### Aim of the task
Where the records below reach the line containing "#f5c700; stroke-width: 24", start transcribing, and end with the line containing "#fff; stroke: #8d9095;", exactly and with nothing else added.

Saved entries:

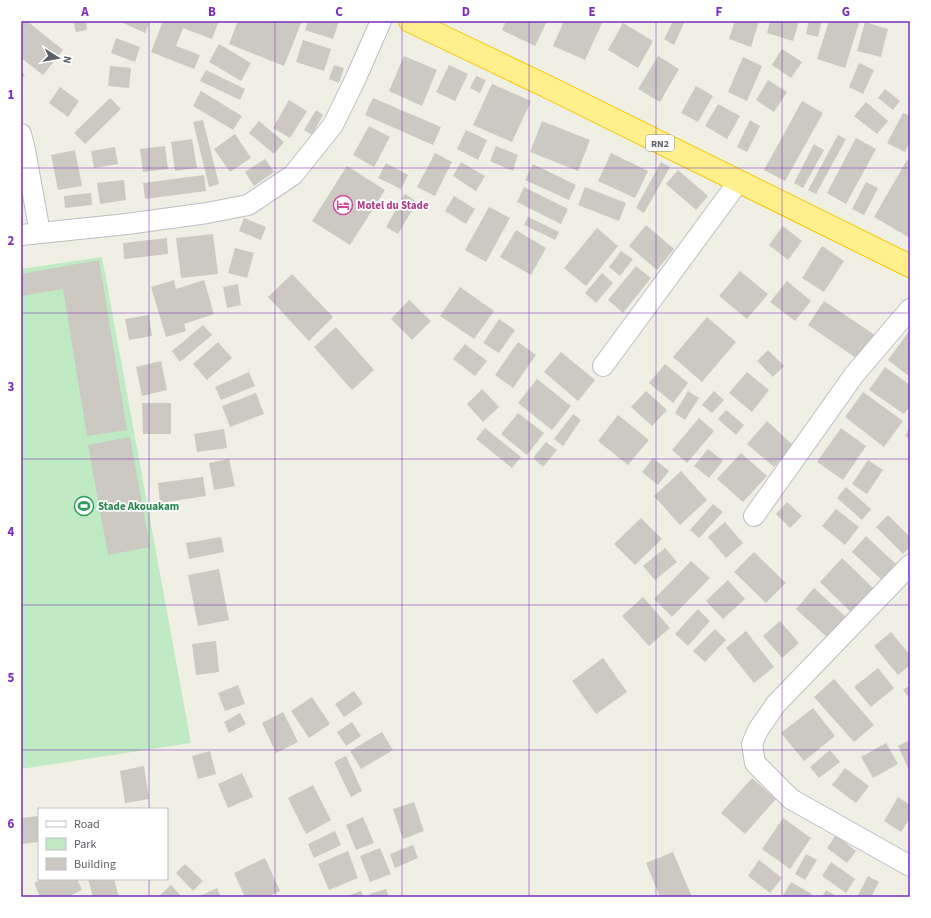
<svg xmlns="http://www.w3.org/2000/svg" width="931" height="918" font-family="'Source Sans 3',sans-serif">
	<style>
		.green { fill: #bfeac4 }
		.building { fill: #cbc9c1 }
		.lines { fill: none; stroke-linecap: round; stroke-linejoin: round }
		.minor-casing { stroke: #bcbec5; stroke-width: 22 }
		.highway-casing { stroke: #f5c700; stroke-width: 24 }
		.minor { stroke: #fff; stroke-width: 20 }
		.highway { stroke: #fff08d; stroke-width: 22 }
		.grid { fill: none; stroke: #7b2cbf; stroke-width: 1; stroke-opacity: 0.55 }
		.labels { text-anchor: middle; stroke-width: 3.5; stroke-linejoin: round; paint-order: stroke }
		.shield { fill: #fff; stroke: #8d9095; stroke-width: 1 }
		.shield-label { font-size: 10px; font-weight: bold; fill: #5c6067 }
		.hotel-label { font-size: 11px; font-weight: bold; fill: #b23c85; stroke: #fff; text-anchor: start }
		.leisure-label { font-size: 11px; font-weight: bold; fill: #27864d; stroke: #fff; text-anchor: start }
		.neatline { fill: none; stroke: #7b2cbf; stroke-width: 1.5 }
		.grid-label { font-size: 13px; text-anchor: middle; font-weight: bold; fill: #7b2cbf }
	</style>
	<rect width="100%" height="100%" fill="#f0efe4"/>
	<polygon class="green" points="102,257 191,743 21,769 21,269"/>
	<g class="building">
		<polygon points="21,21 27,21 63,50 43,75 21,58"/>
		<polygon points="73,21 86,21 87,30 76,32"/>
		<polygon points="119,21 150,21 145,33"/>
		<polygon points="163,21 219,21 212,39 183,28 176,46 200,55 194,69 151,52"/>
		<polygon points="238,21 302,21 284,66 229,44"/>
		<polygon points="308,21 339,21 333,39 305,30"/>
		<polygon points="506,21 547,21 535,46 502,30"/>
		<polygon points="564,21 596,21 602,23 585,60 553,46"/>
		<polygon points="673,21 685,21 674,45 664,39"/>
		<polygon points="735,21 759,21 751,47 729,39"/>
		<polygon points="770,21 799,21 793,41 767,33"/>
		<polygon points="809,21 822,21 818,37 806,34"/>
		<polygon points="829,21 853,21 859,23 845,68 817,59"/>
		<polygon points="865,22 888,29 881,57 857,51"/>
		<polygon points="623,23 653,41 638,68 608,50"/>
		<polygon points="116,38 140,47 135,62 111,53"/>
		<polygon points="303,40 331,49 324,71 296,62"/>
		<polygon points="219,44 251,63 241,81 209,62"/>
		<polygon points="782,49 802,62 791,78 772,65"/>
		<polygon points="404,56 437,70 422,106 389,91"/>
		<polygon points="658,56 679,69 660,102 638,89"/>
		<polygon points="743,57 762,66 747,101 728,92"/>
		<polygon points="859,63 874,70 863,94 849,87"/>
		<polygon points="334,65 344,68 339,83 329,79"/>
		<polygon points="449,65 468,74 455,101 436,92"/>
		<polygon points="110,66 131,68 129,88 108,86"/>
		<polygon points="206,70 245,89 240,100 200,81"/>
		<polygon points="21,72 25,75 21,80"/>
		<polygon points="476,76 486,80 480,93 470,88"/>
		<polygon points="768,80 787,92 774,112 756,100"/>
		<polygon points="492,84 531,101 512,142 473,125"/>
		<polygon points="696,86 713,96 698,122 681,113"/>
		<polygon points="60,87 79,101 68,117 49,103"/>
		<polygon points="885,89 900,101 893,110 878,98"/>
		<polygon points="201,91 242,116 233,130 193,106"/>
		<polygon points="110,98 121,109 85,144 74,133"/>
		<polygon points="373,98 441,127 433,145 365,115"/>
		<polygon points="289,100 307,111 290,138 273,128"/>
		<polygon points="802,101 823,113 785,181 764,170"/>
		<polygon points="866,102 888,121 877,134 854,116"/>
		<polygon points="718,104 740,116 727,139 705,126"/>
		<polygon points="316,110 323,115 312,135 304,130"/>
		<polygon points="903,113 910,116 910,142 905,152 887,143"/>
		<polygon points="203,120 219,184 209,187 193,122"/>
		<polygon points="750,120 760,126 747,152 737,147"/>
		<polygon points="259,121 284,142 274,154 249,133"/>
		<polygon points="542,121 590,140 578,171 530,152"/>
		<polygon points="369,126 390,137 374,167 353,155"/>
		<polygon points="466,130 487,140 478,160 457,149"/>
		<polygon points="235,134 251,158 230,172 214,149"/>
		<polygon points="838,135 846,139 816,194 808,190"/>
		<polygon points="856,138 876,149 846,204 827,193"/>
		<polygon points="192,139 197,168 175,171 171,142"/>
		<polygon points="814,144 824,150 803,188 794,183"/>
		<polygon points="165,146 168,169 143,172 140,149"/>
		<polygon points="496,146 518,155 513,171 490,161"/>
		<polygon points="115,147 118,164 94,168 91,151"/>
		<polygon points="75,150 82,186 58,190 51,155"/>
		<polygon points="435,153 452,162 435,196 417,187"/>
		<polygon points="611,153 648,171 635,198 598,181"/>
		<polygon points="265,159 274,172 254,186 245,172"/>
		<polygon points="907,160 910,162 910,238 874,217"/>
		<polygon points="461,162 485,176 476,191 453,176"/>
		<polygon points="661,162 670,167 644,213 636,208"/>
		<polygon points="386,163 408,175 401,189 378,178"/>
		<polygon points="533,164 576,185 569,200 525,180"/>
		<polygon points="347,166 385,190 350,245 312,221"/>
		<polygon points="678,170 708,196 696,210 666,184"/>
		<polygon points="204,175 206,191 145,199 143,183"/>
		<polygon points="124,180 126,200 100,204 97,183"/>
		<polygon points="866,182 878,188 864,215 852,209"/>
		<polygon points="524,187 568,209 561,224 517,202"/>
		<polygon points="585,187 626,203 619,221 578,205"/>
		<polygon points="91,193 92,205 65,208 64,196"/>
		<polygon points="405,194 417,202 398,234 386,227"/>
		<polygon points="454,196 475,209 466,224 445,211"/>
		<polygon points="489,207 510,218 486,262 465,250"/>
		<polygon points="528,217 559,232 555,240 524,225"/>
		<polygon points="244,218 266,227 261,240 239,231"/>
		<polygon points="646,225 674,249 657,270 629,246"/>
		<polygon points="783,226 802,241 788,260 769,245"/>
		<polygon points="597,228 618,246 586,286 564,268"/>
		<polygon points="516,230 546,248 531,275 500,257"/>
		<polygon points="213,234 218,274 181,278 176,238"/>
		<polygon points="167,238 168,254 124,259 123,243"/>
		<polygon points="822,246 844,261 824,292 802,278"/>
		<polygon points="235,248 254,253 247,278 228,273"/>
		<polygon points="621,251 633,259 620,276 609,267"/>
		<polygon points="99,260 127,430 87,436 63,289 21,296 21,274"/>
		<polygon points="636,266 651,278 623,313 608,300"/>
		<polygon points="740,271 768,294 747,319 719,296"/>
		<polygon points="602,273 613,283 596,303 585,293"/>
		<polygon points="292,274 333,317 309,341 268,297"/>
		<polygon points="174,280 176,289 204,280 214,314 184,324 186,331 166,337 151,287"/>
		<polygon points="787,281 811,301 795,321 770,302"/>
		<polygon points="238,284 241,305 227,308 223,287"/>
		<polygon points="460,287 494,311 474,339 440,316"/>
		<polygon points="409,300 431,321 412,340 391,319"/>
		<polygon points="824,301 875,335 859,360 808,325"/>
		<polygon points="149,315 152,336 129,340 125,319"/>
		<polygon points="707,317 736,342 702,382 673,357"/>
		<polygon points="499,319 515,330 499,353 483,343"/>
		<polygon points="203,325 212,335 180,362 172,351"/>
		<polygon points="336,327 374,370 352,390 314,347"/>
		<polygon points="910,330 910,377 888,360"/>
		<polygon points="218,342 232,358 207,380 193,364"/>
		<polygon points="518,342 536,355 513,388 495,375"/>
		<polygon points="465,344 487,361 475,376 453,359"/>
		<polygon points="768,350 784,366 773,377 757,361"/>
		<polygon points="561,352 595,380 578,401 544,372"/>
		<polygon points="161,361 167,390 142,396 136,367"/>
		<polygon points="665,364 688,383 673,403 649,383"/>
		<polygon points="885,367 910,385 910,406 904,414 869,390"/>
		<polygon points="249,372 255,386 221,400 215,387"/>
		<polygon points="747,372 769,390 752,412 729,393"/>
		<polygon points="537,379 571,406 552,430 518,403"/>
		<polygon points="482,389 499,407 483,422 467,404"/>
		<polygon points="646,391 667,410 652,426 631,407"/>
		<polygon points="688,391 699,398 685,420 675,413"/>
		<polygon points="714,391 724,400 712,413 702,405"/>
		<polygon points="863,392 903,421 884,447 845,417"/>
		<polygon points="256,393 264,414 230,427 222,406"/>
		<polygon points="142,403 171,403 171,434 143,434"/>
		<polygon points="726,410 744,425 736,435 718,419"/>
		<polygon points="518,413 544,433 527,455 501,434"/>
		<polygon points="573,414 581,420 563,446 554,439"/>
		<polygon points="618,415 649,440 628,465 598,441"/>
		<polygon points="699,418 714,431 687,463 672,450"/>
		<polygon points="767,421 793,445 774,467 747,444"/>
		<polygon points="910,427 910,439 905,436"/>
		<polygon points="485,428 521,457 512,468 476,439"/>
		<polygon points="841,428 866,446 843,480 817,462"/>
		<polygon points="224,429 227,448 197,452 194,434"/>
		<polygon points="130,437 150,547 108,555 88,445"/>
		<polygon points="546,442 557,450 543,467 533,458"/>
		<polygon points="708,449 723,461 709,478 694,466"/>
		<polygon points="741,453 767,476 743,502 717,479"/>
		<polygon points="653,458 669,471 658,485 642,472"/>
		<polygon points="229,459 235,486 214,490 209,463"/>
		<polygon points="868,460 883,470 867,494 852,484"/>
		<polygon points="681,471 707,500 680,525 654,496"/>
		<polygon points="203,477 206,496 160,503 158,483"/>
		<polygon points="846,487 871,509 862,520 837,498"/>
		<polygon points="787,502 802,516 790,528 776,514"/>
		<polygon points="713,504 723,512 699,538 690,530"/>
		<polygon points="836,509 859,527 845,545 822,526"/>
		<polygon points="888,515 910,537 910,547 903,554 876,527"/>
		<polygon points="641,518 662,539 635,565 614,544"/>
		<polygon points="725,522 743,543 726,558 708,537"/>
		<polygon points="866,536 898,566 883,581 852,552"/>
		<polygon points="221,537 224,552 189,559 186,543"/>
		<polygon points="665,548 677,562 655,580 643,566"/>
		<polygon points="754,552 786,583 766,603 734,572"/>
		<polygon points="842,558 876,591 854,615 820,582"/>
		<polygon points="691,561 710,578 672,617 654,599"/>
		<polygon points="219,569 229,620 198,626 188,575"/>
		<polygon points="728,580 745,599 723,619 706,601"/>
		<polygon points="814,588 847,618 829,639 796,609"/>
		<polygon points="643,597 670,628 649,646 622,616"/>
		<polygon points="698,609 710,621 688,646 675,634"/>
		<polygon points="780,621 799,643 782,658 763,636"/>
		<polygon points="715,629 726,640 705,662 693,651"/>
		<polygon points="746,631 774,667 754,683 726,648"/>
		<polygon points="891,632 910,655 910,665 898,675 874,646"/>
		<polygon points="216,641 219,672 196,675 192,644"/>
		<polygon points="603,658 627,692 596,714 572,681"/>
		<polygon points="878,668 894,688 871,707 854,687"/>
		<polygon points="834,679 874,725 854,742 814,697"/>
		<polygon points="238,685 245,704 225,711 218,693"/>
		<polygon points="910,685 910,699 903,690"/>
		<polygon points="354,691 363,704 344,717 335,704"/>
		<polygon points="312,697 330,724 309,738 291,711"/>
		<polygon points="813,708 835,736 804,761 781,733"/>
		<polygon points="283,712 298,742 276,753 262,723"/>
		<polygon points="240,713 246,724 229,733 224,722"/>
		<polygon points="352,722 361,736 346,746 337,732"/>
		<polygon points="382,732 393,750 361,769 350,751"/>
		<polygon points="910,740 910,766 908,768 898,746"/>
		<polygon points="886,743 898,764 873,778 861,757"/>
		<polygon points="830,750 840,762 819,778 810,767"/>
		<polygon points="210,751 216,774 198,779 192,756"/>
		<polygon points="346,756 362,791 351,797 334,762"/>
		<polygon points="144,766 149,799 125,803 120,771"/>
		<polygon points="845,768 869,786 856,803 832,785"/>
		<polygon points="242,773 253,797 228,808 218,784"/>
		<polygon points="752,778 776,799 745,834 721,813"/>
		<polygon points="313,785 331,820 306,834 288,798"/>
		<polygon points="898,797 910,805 910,818 901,832 884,821"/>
		<polygon points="414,802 424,831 403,839 393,809"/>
		<polygon points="39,816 39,842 21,844 21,818"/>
		<polygon points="363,817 374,843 356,850 346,825"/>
		<polygon points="783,818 811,838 790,869 762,849"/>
		<polygon points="335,831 341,845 314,858 308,844"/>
		<polygon points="836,835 856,851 847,863 827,848"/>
		<polygon points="413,845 418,858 395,868 390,854"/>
		<polygon points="380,848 391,874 370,882 360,856"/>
		<polygon points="348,851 358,878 329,890 318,864"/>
		<polygon points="673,852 692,897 660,897 646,863"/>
		<polygon points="806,854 817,860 805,880 795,874"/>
		<polygon points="265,858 280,891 267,897 245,897 234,873"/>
		<polygon points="759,860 782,878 770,893 748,876"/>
		<polygon points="831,862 855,879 846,893 822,876"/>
		<polygon points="185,864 203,881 193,891 176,873"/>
		<polygon points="868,876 879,882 871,897 857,897"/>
		<polygon points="43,879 77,879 82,890 67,897 40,897 34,883"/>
		<polygon points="88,879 114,879 119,897 93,897"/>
		<polygon points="791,882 812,894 810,897 782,897"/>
		<polygon points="171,885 182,897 158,897"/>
		<polygon points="217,888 221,897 198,897"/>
		<polygon points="386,889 389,897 371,897 370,894"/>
		<polygon points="826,890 838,897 822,897"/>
		<polygon points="361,891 364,897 345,897"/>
	</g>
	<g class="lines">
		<g class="minor-casing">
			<g id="minor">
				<polyline points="21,134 25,150 40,233"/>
				<polyline points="21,235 127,224 207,213 248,205 293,175 333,125 355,80 381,21"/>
				<polyline points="603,366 739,181"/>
				<polyline points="754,516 854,375 910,309"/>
				<polyline points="910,565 776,704 758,730 752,744 755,763 791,799 910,866"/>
			</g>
		</g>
		<g class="highway-casing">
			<polyline id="highway" points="410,21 546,86 910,266"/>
		</g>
		<use href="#minor" class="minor"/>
		<use href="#highway" class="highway"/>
	</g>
	<path class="grid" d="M 149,21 L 149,809M 275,21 L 275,897M 402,21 L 402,897M 529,21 L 529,897M 656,21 L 656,897M 782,21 L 782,897M 21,168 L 910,168M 21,313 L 910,313M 21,459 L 910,459M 21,605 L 910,605M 21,750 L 910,750M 149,879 L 149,897"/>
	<defs>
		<g id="hotel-ring" transform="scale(1)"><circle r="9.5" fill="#fff" stroke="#d1479c" stroke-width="1.5"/><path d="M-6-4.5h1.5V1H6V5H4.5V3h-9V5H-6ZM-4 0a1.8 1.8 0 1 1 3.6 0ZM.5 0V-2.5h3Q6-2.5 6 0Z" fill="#d1479c"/></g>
		<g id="stadium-ring" transform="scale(1)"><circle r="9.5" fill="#fff" stroke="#2e9e5b" stroke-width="1.5"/><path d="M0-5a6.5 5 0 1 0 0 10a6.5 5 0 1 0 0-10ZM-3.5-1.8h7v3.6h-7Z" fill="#2e9e5b"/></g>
	</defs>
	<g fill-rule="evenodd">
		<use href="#hotel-ring" x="343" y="205"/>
		<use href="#stadium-ring" x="84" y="506"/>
	</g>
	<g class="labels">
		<rect class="shield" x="646" y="135" width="28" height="16" rx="3"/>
		<g class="shield-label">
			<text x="660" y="147">RN2</text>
		</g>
		<g class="hotel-label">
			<text x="357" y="209">Motel du Stade</text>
		</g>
		<g class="leisure-label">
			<text x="98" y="510">Stade Akouakam</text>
		</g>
	</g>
	<rect width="931" height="918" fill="none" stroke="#ffffff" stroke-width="44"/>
	<rect x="38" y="808" width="130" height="72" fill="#ffffff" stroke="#bebfc2"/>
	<rect x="46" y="821" width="20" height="6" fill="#ffffff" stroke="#bebfc2"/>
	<text x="74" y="828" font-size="12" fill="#5c6067">Road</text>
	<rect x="46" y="838" width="20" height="12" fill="#bfeac4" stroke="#bebfc2"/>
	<text x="74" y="848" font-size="12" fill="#5c6067">Park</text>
	<rect x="46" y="858" width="20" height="12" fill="#cbc9c1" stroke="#bebfc2"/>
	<text x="74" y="868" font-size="12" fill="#5c6067">Building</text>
	<g transform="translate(58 58) rotate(101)" stroke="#ffffff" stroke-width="3" paint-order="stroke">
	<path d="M0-3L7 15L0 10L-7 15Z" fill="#5c6067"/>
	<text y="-6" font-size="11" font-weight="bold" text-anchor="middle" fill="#5c6067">N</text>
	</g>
	<rect x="22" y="22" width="887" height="874" class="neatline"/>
	<g class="grid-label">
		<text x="85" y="16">A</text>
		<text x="212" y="16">B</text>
		<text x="339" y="16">C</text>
		<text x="466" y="16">D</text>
		<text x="592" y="16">E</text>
		<text x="719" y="16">F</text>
		<text x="846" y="16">G</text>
		<text x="11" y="99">1</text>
		<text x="11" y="245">2</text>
		<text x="11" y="391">3</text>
		<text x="11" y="536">4</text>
		<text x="11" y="682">5</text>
		<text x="11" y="828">6</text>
	</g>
</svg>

### Answer box
		.highway-casing { stroke: #f5c700; stroke-width: 24 }
		.minor { stroke: #fff; stroke-width: 20 }
		.highway { stroke: #fff08d; stroke-width: 22 }
		.grid { fill: none; stroke: #7b2cbf; stroke-width: 1; stroke-opacity: 0.55 }
		.labels { text-anchor: middle; stroke-width: 3.5; stroke-linejoin: round; paint-order: stroke }
		.shield { fill: #fff; stroke: #8d9095; stroke-width: 1 }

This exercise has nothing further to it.